Natural gas is set to follow the same path as gas storage even before the pandemic was full because of the mild winter. Gas flows via pipelines have ground to a halt.
'Self-isolation' across the world turned swathes of the global economy idle and with little need for power. Take Germany. While the country's electricity grid coped well these past 'lockdown months', with an unusually high share of renewable power (mainly due to strong winds in April), low demand in neighbouring countries meant that Germany found itself in record negative power prices, as it could not export as much excess electricity from its renewable energy sources as it used to. Which, according to Dave Jones from Ember (a British climate think tank), could ultimately, translate into high costs for households and small businesses, as well as the instability of the whole electricity system. According to Hanna Koening from the Aurora Energy Research consultancy, this outcome emphasises the need to make both conventional and renewable power generation more flexible to cope with the share of renewable energy that is set to rise in the coming years.
But can renewables and 'conventional energy', which is still a sort of euphemism for 'fossil fuels', really deliver the required flexibility?
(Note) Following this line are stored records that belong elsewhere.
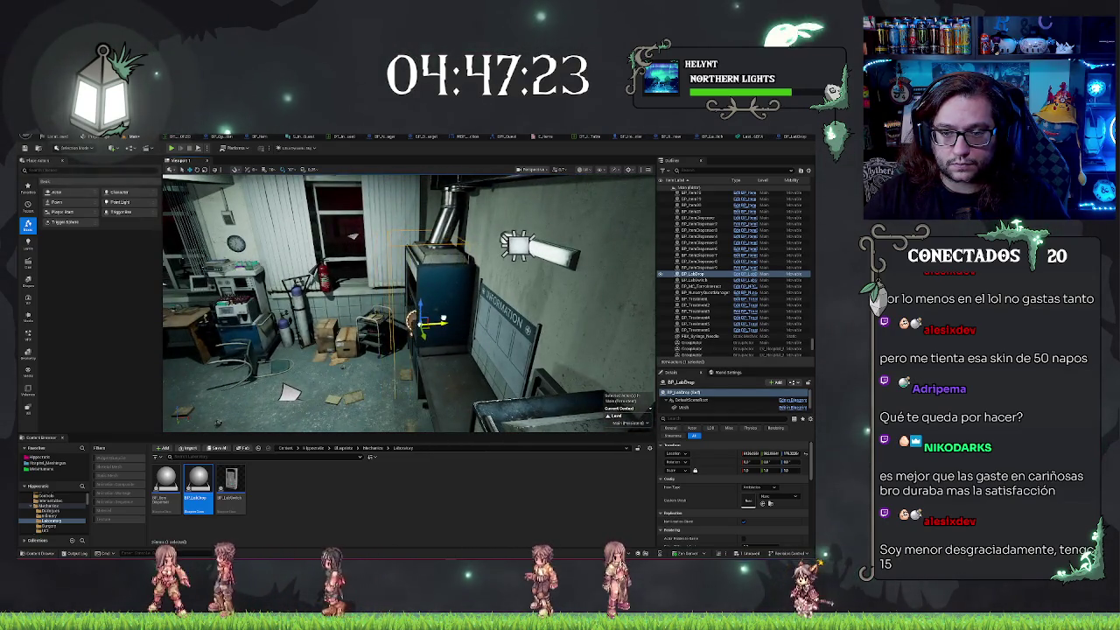
mouse_move(351, 237)
mouse_down()
mouse_move(254, 261)
mouse_move(461, 341)
mouse_move(360, 325)
mouse_up()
In fact, disparaged by its detractors as it is for being costly and slow to build, nuclear energy demonstrates the greatest resilience. Firstly, because nuclear is a stable and dispatchable source of energy: unlike intermittent sources, such as wind, nuclear power output can be tuned to demand. And secondly, because uranium is highly energy intensive. One uranium fuel tablet (weighing 4.5g) is capable of producing as much energy equivalent to the following: 480 cubic metres of natural gas or one tonne of coal. One fuel rod which weighs about a kilo-and-a-half carries as much energy as 120 tonnes of oil. The physical volumes of nuclear fuel supplies are so insignificant that the costs of transportation and storage are paltry compared with those of fossil fuels.
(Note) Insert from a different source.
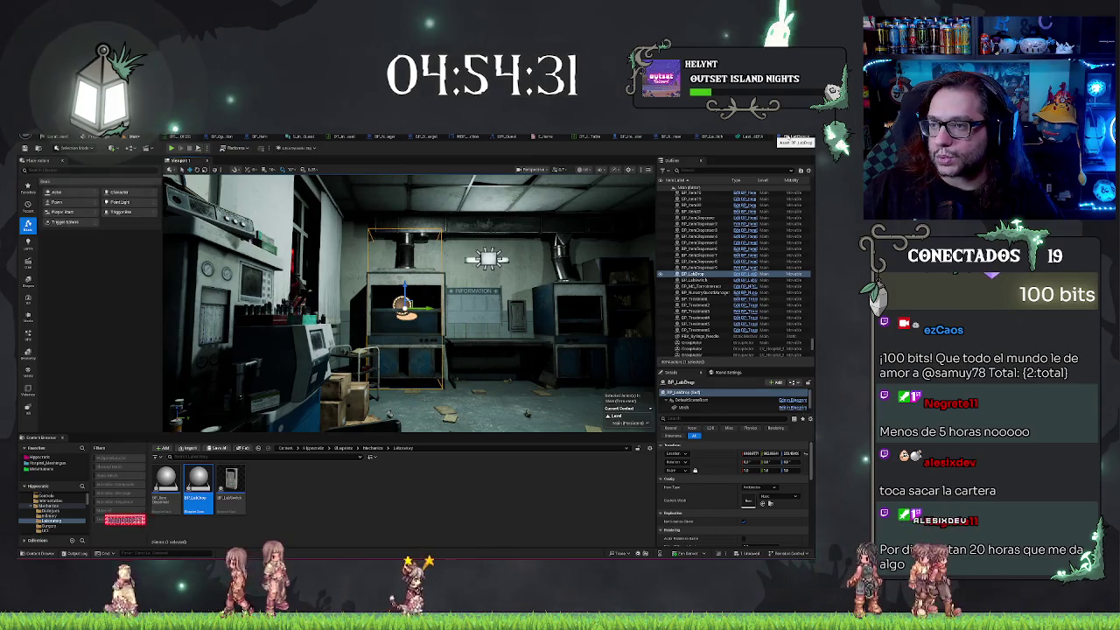
double_click(198, 481)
Given that, at this point, we have no clear idea of when the world can go back to 'business as usual', if at all, loaded tankers will continue to stand idle, damaging the environment in the process. Though these certainly do not produce as much pollution as they would in transport, fuel still needs to be burned to provide the team on board with electricity to power lights, equipment and heat the large volumes of crude oil in their tanks. Meaning that their daily carbon footprint amounts to driving about 16,000 passenger cars.
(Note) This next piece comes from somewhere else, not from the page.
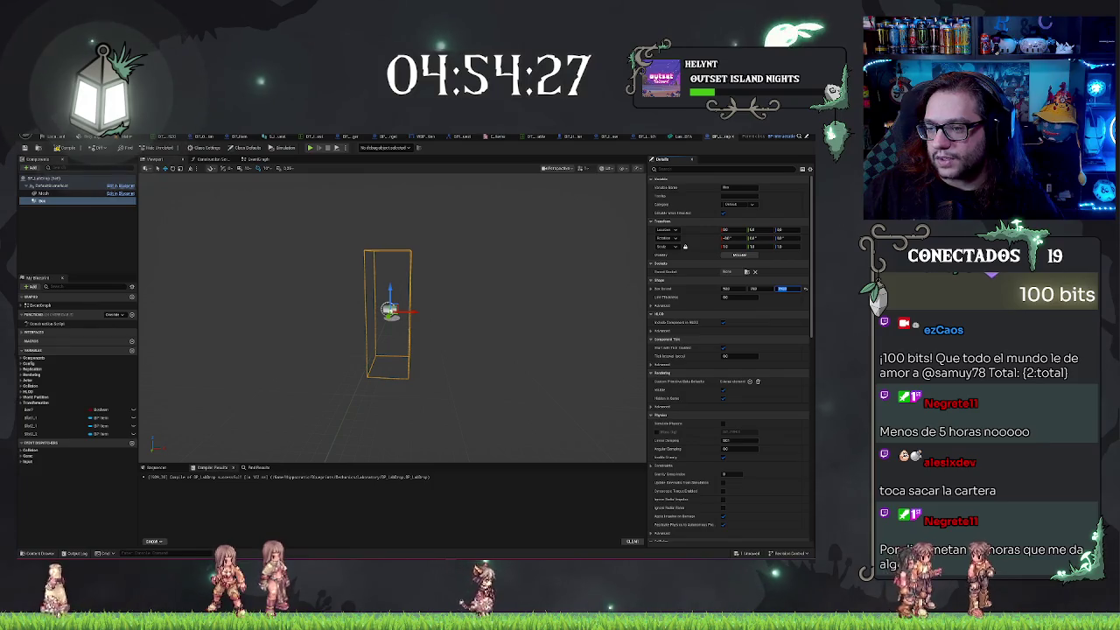
Set Box Extent Z to 50 and frame the drop actor inside the cabinet in the level
text(50)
The downturn in oil, gas and coal market prices has led to a delay in a large number of projects. To name a few, in the USA and China, both the Shell Beaver County and the Sinopec-SK Wuhan, have been postponed to next year. But whilst the fossil fuel industry waits nervously for a time when business can resume, nuclear fuel supplies and ongoing projects have not changed as a result of the pandemic. This May alone, unit 1 of Belarus NPP successfully received an initial nuclear fuel supply, keeping it on track to go online later this year; and the UAE became the first peaceful nuclear energy operating nation in the Arab world, following the successful completion of fuel assembly loading into unit 1 of the Barakah Nuclear Energy Plant. Whilst in Finland, RAOS Project Oy and the Finnish nuclear regulator STUK made history by carrying out virtual inspection of the plant in line with social distancing measures.
With their planned operational lifetime spanning over 60 years, new nuclear reactors are partitioned off from the vicissitudes of demand volatility. New nuclear build projects are proven to create jobs and boost economic recovery badly needed for the post-COVID world. Construction takes time and patience but, as the saying goes, slow and steady wins the race.